__BRIEF__: According to the thread on finding longitude, how much time does one degree of longitude equal?

__SELECTED EXTRACT__:
One hour marks one twenty-fourth of a spin, or fifteen degrees. And so each hour's time difference between the ship and the starting point marks a progress of fifteen degrees of longitude to the east or west. Every day at sea, when the navigator resets his ship's clock to local noon when the sun reaches its highest point in the sky, and then consults the home-port clock, every hour's discrepancy between them translates into another fifteen degrees of longitude.

Those same fifteen degrees of longitude also correspond to a distance traveled. At the Equator, where the girth of the Earth is greatest, fifteen degrees stretch fully one thousand miles. North or south of that line, however, the mileage value of each degree decreases. One degree of longitude equals four minutes of time the world over, but in terms of distance, one degree shrinks from sixty-eight miles at the Equator to virtually nothing at the poles.

You don't have to use the sun's view of noon to determine longitude. You can use a sextant to measure the angle at which you are viewing the sun at the clock's idea of noon (which is a lot easier to be precise about). That and a compass to let you know which way you're facing gives you a both longitude and latitude.

Actually, if you're good at the math, which I don't care to be right now, you can do it any time of day with the sun or night with the appropriate stars. IF you have the accurate clock.

I'm afraid this won't work with the Sun only. You can be at any point on a semi-circle! Measuring the elevation of many stars by a sextant works if you have accurate star data. You are then where the semi-circles intersect.

This works with any body that you have data for. The Nautical Almanac lists the needed data for the Sun, the Moon, Venus, Mars, Jupiter, Saturn and the 57 "navigational" stars (those brighter than 2nd magnitude). Note that Polaris is NOT a navigational star as its declination is about 89 degrees, 17 minutes. This puts it about 3/4 of a degree from North, making it useful for determining latitude only.

Determining position by taking sights on any of these bodies is basically an exercise in finding the centers and radii of two Circular Lines Of Position (CLOP). The centers are at the Geographical Position (GP) of the bodies - the point on the surface of the earth directly between the earth's center and the body. The radii are determined by the elevation of the body above the true horizon. Time is needed to locate the GPs of the bodies when you took the sights.

Note that there will be two intersections of the CLOPs. One should be wildly wrong, and the other in the vicinity of your dead reckoning position. That's where you are!

__DATASET__:
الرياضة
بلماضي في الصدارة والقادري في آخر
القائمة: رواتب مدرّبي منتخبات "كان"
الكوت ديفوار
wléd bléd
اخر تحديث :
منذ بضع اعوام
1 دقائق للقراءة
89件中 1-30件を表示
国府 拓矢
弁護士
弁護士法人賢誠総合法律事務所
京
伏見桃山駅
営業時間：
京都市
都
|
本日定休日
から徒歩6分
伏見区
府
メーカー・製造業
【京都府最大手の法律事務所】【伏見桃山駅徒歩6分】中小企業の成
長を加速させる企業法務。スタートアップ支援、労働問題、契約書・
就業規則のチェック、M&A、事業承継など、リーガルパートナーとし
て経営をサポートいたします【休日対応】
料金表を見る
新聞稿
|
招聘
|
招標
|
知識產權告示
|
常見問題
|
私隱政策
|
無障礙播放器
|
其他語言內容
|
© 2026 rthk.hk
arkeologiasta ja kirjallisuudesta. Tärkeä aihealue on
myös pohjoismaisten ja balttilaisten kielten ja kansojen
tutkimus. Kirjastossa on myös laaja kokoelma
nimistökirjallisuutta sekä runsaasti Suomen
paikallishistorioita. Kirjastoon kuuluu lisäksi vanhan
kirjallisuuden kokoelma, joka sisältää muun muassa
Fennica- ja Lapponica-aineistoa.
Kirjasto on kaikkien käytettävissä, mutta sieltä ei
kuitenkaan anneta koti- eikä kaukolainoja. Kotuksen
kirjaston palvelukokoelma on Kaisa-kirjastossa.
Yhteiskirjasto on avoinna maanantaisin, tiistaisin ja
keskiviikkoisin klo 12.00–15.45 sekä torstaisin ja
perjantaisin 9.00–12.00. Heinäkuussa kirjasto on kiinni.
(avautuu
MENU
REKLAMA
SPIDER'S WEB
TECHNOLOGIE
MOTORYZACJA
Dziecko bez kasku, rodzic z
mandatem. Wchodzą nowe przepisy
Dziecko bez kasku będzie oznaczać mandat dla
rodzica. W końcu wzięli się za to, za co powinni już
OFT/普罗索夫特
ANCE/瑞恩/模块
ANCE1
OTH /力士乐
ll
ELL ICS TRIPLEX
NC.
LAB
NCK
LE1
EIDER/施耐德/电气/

__TASK SOLUTION__: Four minutes of time, anywhere in the world.